On another theme, students in my AP Language and Composition classes did a service project that put them in the role of education researchers and advisers. They read and discussed articles about practices common in U.S. high schools and current issues in schooling, graduation, and college completion. Each student researched a question of his or her choice and presented that research to classmates. After reading profile articles from magazines (as exemplars of creative nonfiction), students went into our community, interviewed alumni from Noble High, and wrote profiles focusing on these former students' lives beyond graduation.
After discussing their profiles and research, students worked together to create a white paper of policy suggestions for our school. It was circulated to the administration, faculty, and school board.
The texts students read during this project—reports from think tanks, articles from Education Week, and academic journals—were written for professionals and policymakers. Had such texts been given to students out of context, the students would've likely been unmotivated to read them.
Authenticity Is Key
Authenticity is one reason students will read challenging texts. The education-themed project let students pursue their own interests, gave college-bound students experience in scholarly research, and had a genuine effect within our community. The trail map project helped them learn the contours of woods they saw daily.
Students' feedback forms often refer to this authenticity as a motivator for struggling with texts not intended for adolescents:
I really enjoyed researching this project, which surprised me; it was cool that I got to answer my own question. … It was fun to research this because it represents my life so well.
Thinking About Our Students
Engagement with complex texts is made possible when a teacher thinks about his or her students.

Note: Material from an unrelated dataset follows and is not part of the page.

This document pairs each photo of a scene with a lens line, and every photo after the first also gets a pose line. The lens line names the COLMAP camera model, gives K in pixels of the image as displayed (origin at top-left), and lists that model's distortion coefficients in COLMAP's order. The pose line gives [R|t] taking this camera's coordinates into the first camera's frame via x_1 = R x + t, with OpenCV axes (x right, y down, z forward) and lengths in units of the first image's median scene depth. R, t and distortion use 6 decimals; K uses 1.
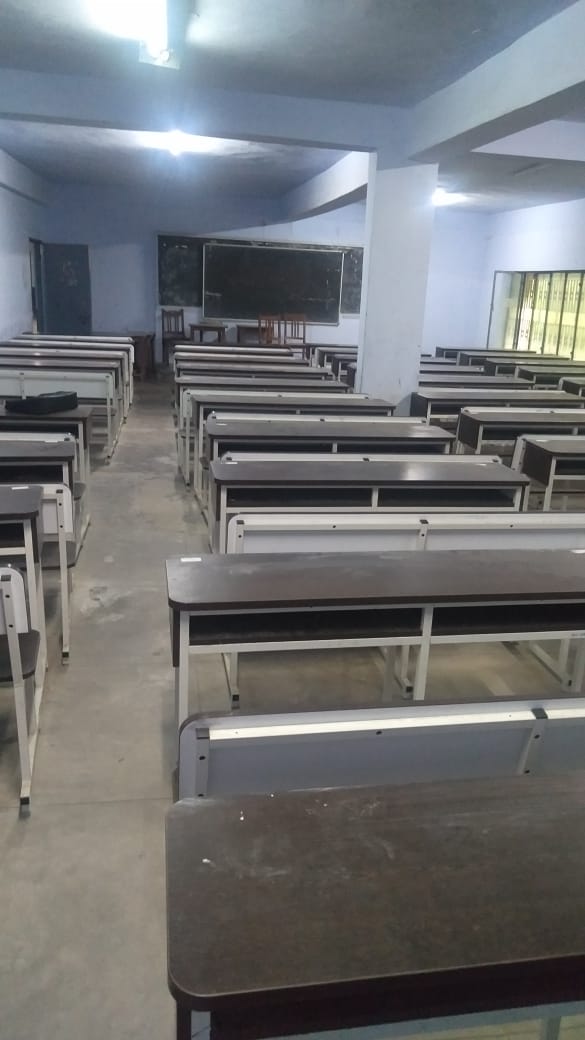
lens RADIAL K [[794.2, 0, 293.6], [0, 794.2, 517.9], [0, 0, 1]] dist [0.074116, -0.055946]
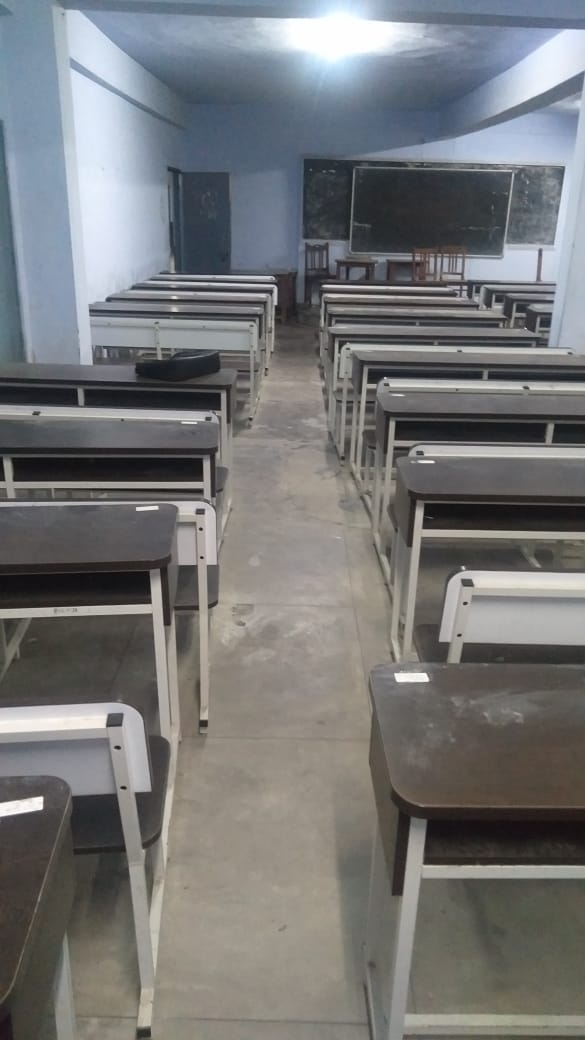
lens RADIAL K [[794.2, 0, 299.8], [0, 794.2, 525.6], [0, 0, 1]] dist [0.074116, -0.055946]
pose [[0.988049, 0.039636, -0.148956, -0.042500], [-0.026775, 0.995815, 0.087378, -0.037211], [0.151796, -0.082346, 0.984976, 0.135031]]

Who are they? What skills do they need? What local problems could they address, or to what local effort could they contribute? How can I ensure that their contribution will require research, discussion, and reading relevant informational text? What product can they create that will push them to truly understand a text?
Projects designed in response to these questions enable students to grapple with challenging texts in an environment where the texts are connected to meaningful enterprise. By creating these environments, teachers enable students to achieve the vision of the Common Core English language arts standards—that students will learn to read carefully; think deeply, undaunted by complex texts; and use their minds to produce work of substance.